Over several postings, we have discussed logs and errors. I, like many, often find digging through logs to be tedious. However, it is a necessary evil. Despite what many tell you, IP/Network/computer-based systems do not operate independently. An error in one system can ‘infect’ another, supposedly independent system. Often errors will propagate downstream, but to my way of thinking, a bad SDI signal in a router layer never affected the other SDI streams in a router. With software, and software-based hardware that is not always true.
Code is code. Well-written code performs better than poorly written code, but in the end, handling errors chews up processor time. The more time spent handling errors, and writing messages to the log, the less time there is to do things correctly. Think of it this way: Take your average IP grooming device and run the maximum number of signals through it. One groomer I have worked with recently allows 936Mb/s on its GigE port. Allowing for some overhead, let’s put 180 4.5Mb/s signals in and allow each signal just over 10% additional bandwidth for processing (500kb/s). That gives us an input datarate of 810Mb/s and an output rate of 900Mb/s. With that many signals running through the device, the processor is keeping busy. Incoming packets need to be examined, groomed if needed and output in a very consistent manner such that errors and jitter are not introduced.
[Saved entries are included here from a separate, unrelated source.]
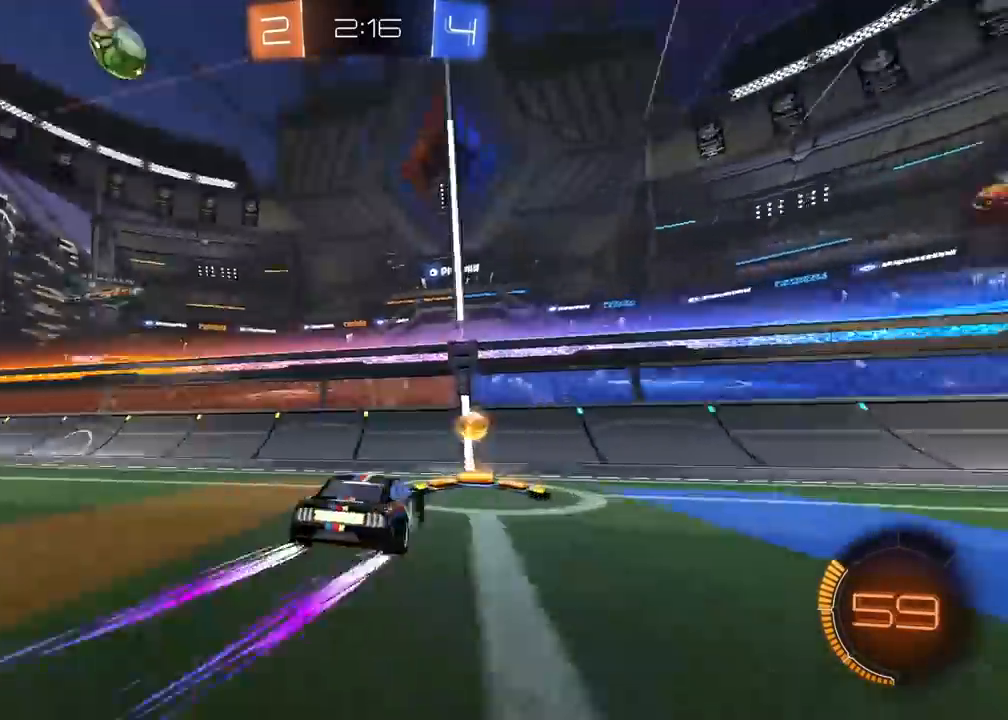
{"buttons": ["R2"], "left_stick": "left", "right_stick": "center", "events": [[17, "L1", "up"], [17, "TRIANGLE", "up"]]}
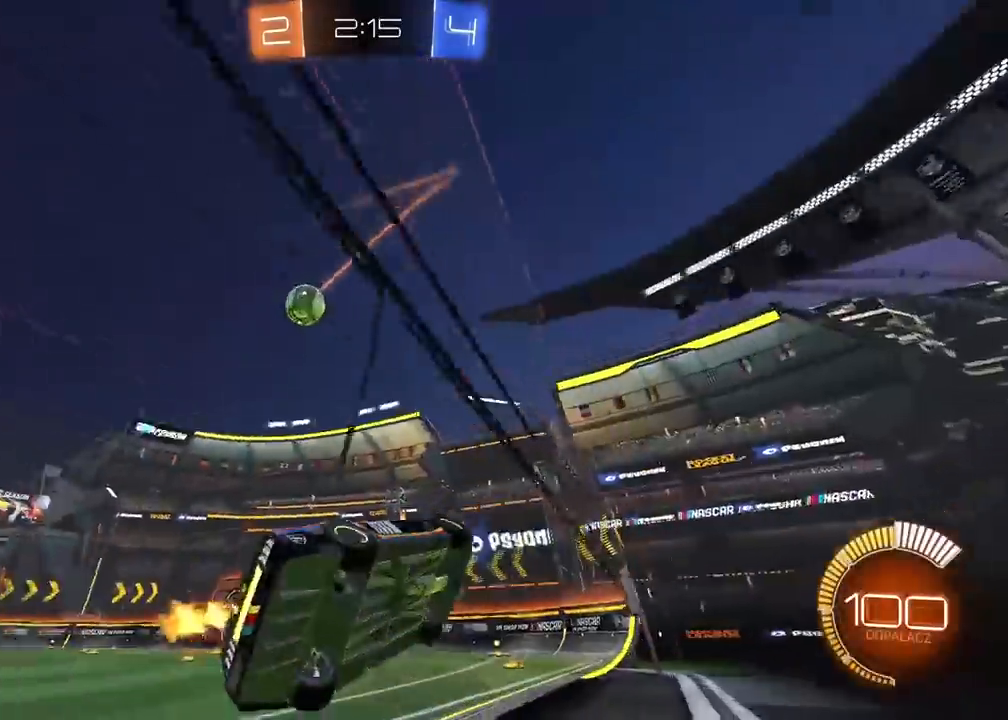
{"buttons": ["CIRCLE", "R2"], "left_stick": "center", "right_stick": "center", "events": [[50, "CIRCLE", "down"], [300, "CIRCLE", "up"], [367, "left_stick", "center"], [417, "CIRCLE", "down"]]}
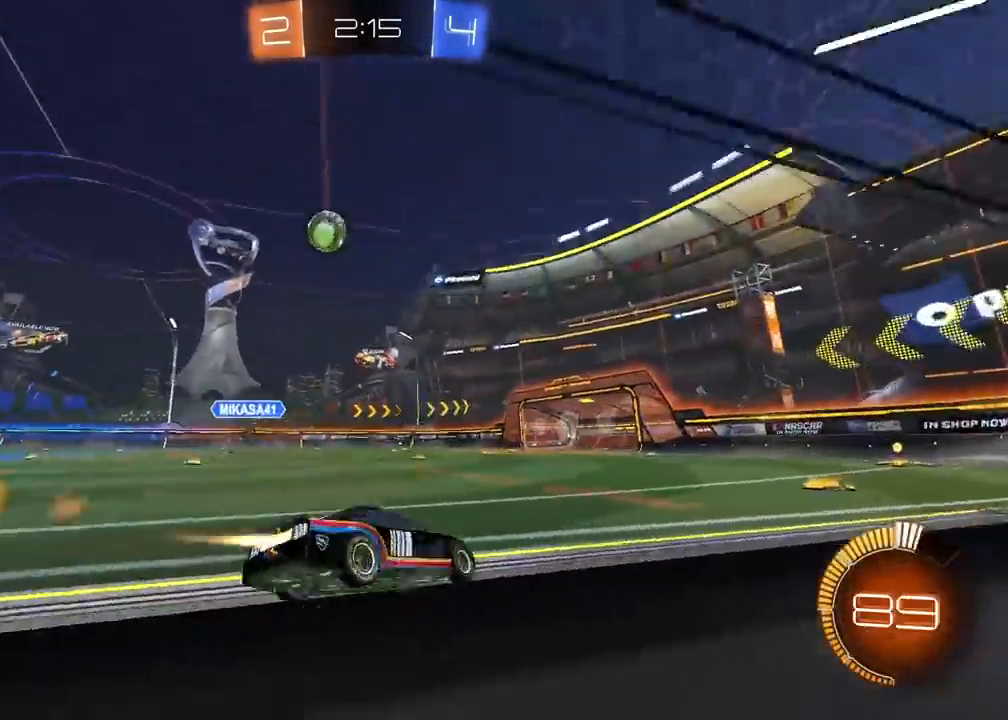
{"buttons": ["R2"], "left_stick": "center", "right_stick": "center", "events": [[250, "CIRCLE", "up"]]}
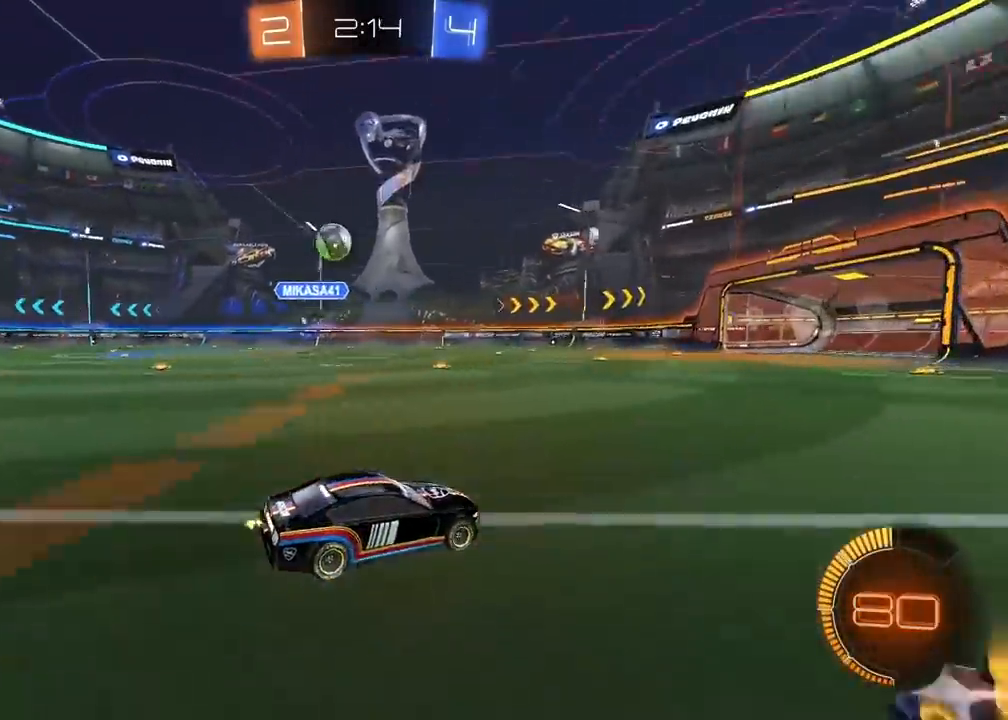
{"buttons": ["CIRCLE", "R2"], "left_stick": "center", "right_stick": "center", "events": [[183, "left_stick", "left"], [317, "left_stick", "center"], [500, "CIRCLE", "down"]]}
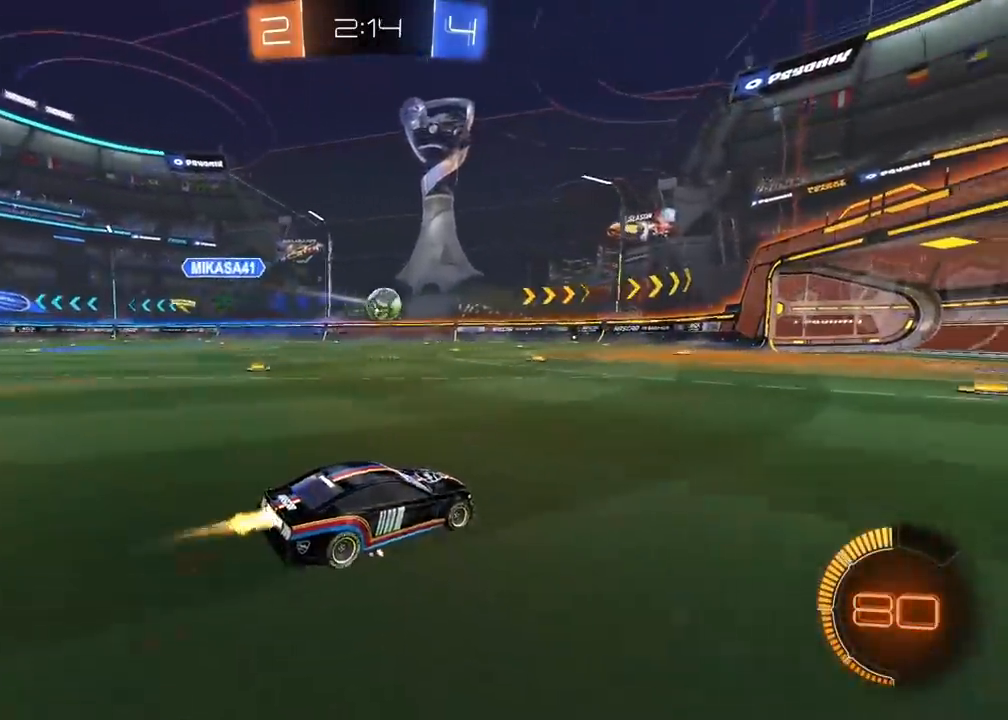
{"buttons": ["R2"], "left_stick": "center", "right_stick": "center", "events": [[167, "CIRCLE", "up"], [333, "left_stick", "left"], [417, "left_stick", "center"]]}
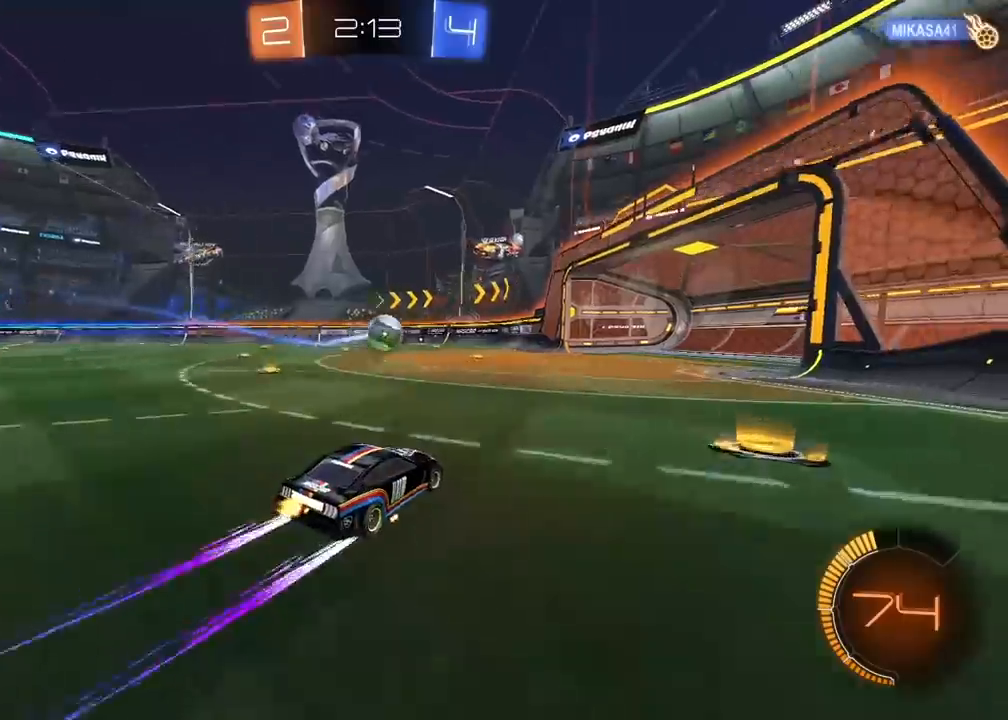
{"buttons": [], "left_stick": "center", "right_stick": "center", "events": [[200, "left_stick", "right"], [267, "left_stick", "center"], [317, "R2", "up"]]}
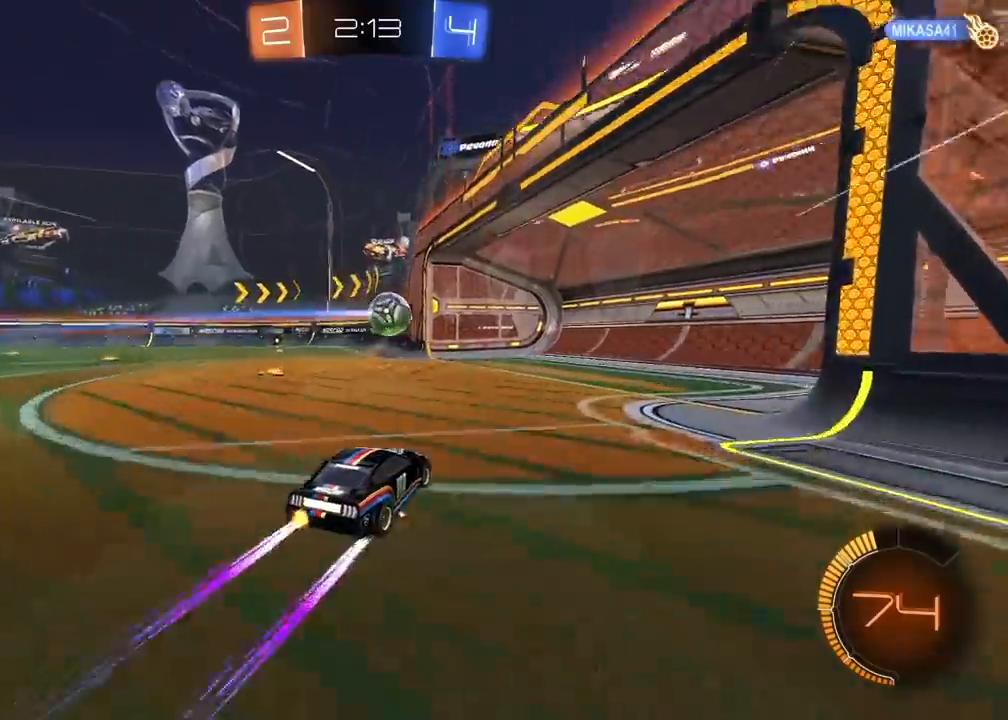
{"buttons": [], "left_stick": "center", "right_stick": "center", "events": []}
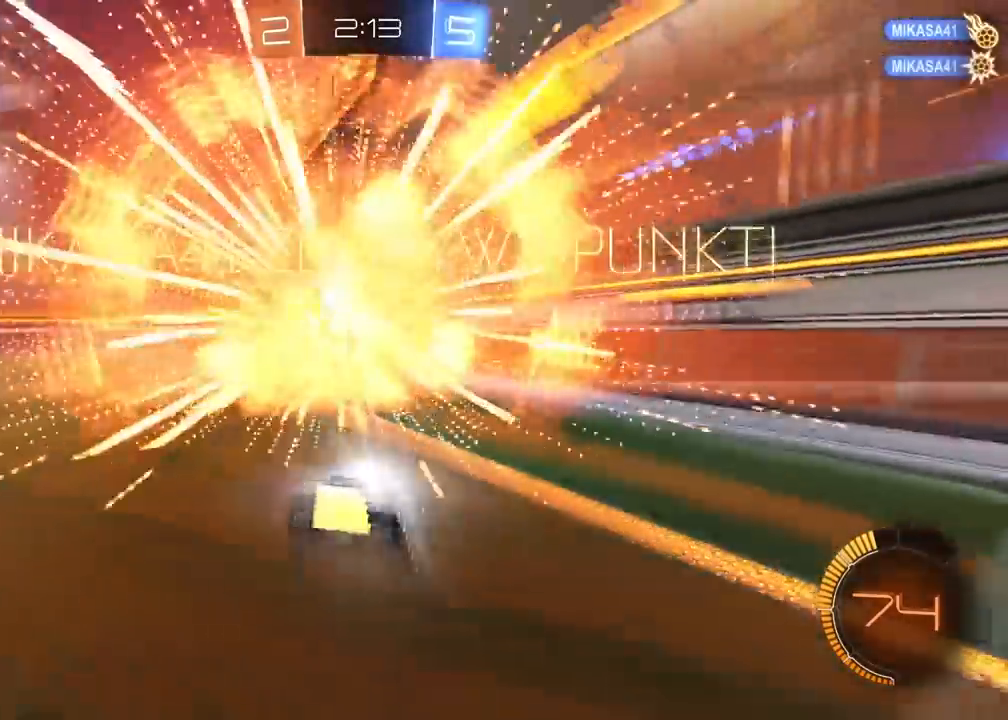
{"buttons": [], "left_stick": "center", "right_stick": "center", "events": [[417, "TRIANGLE", "down"], [500, "TRIANGLE", "up"]]}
If one of the signals is non-existent or creating errors, the processor needs to work harder to handle and log the error. Now, instead of one bad signal, make it twenty, or thirty, or even one hundred. Each new error adds to the processor’s workload. Each increases the likelihood that a ‘good’ signal will get stepped on because the processor was working harder than necessary. Granted, in well-designed equipment, none of these things ‘should’ happen, but in reality, software is written by people, and things get into the code that result in issues.
The bottom line is the fewer errors in the system, the fewer problems you will have. If you are not looking, you will not find them until it is too late—when the system comes crashing down. Having support contracts for today’s systems is important. Proper installation and maintenance is also important. When you purchase and install a new piece of equipment, as part of the checkout, have the logs analyzed. This accomplishes several things. First, going in and getting the logs, or watching tech support do it, provides you with the location of the logs. Second, the first round of logs gives you a baseline to work from. Third, it may reveal some things about your system that you should be aware of. For instance, what if, on the new device you set an input stream at 4.5Mb/s, knowing your constant bit rate (CBR) encoder is running at 4.5Mb/s, and the new device is constantly giving you buffer overflow errors? The first thought may be that the thresholds are too tight, but if they are set at 500kb/s that should provide more than enough room. Further investigation may reveal that despite the label in the GUI, that rate is for video rather than transport rate. When the audio is added in, the overall transport rate gets very close to the upper limit (5Mb/s). It is likely an easy fix, simply adjust the rates as needed, but something that could have easily caused errors at each and every device downstream.
So, where and how do you start? My first recommendation is to start at both ends and work towards the middle. Get a baseline of the first device in the chain as well as the last. My guess is that errors in device #1 are propagating through the system and as you address them, you will see the number of errors at the end decrease. Use tools such as grep to parse logs looking for ‘ERR’ or other easily identifiable keywords. Capture and save the logs for reference later. If you are into scripting, much of this can be automated and sent to you via daily emails. Regardless of how, the point is you need to do this if you intend to be successful in this new world of IP based systems. Good Luck!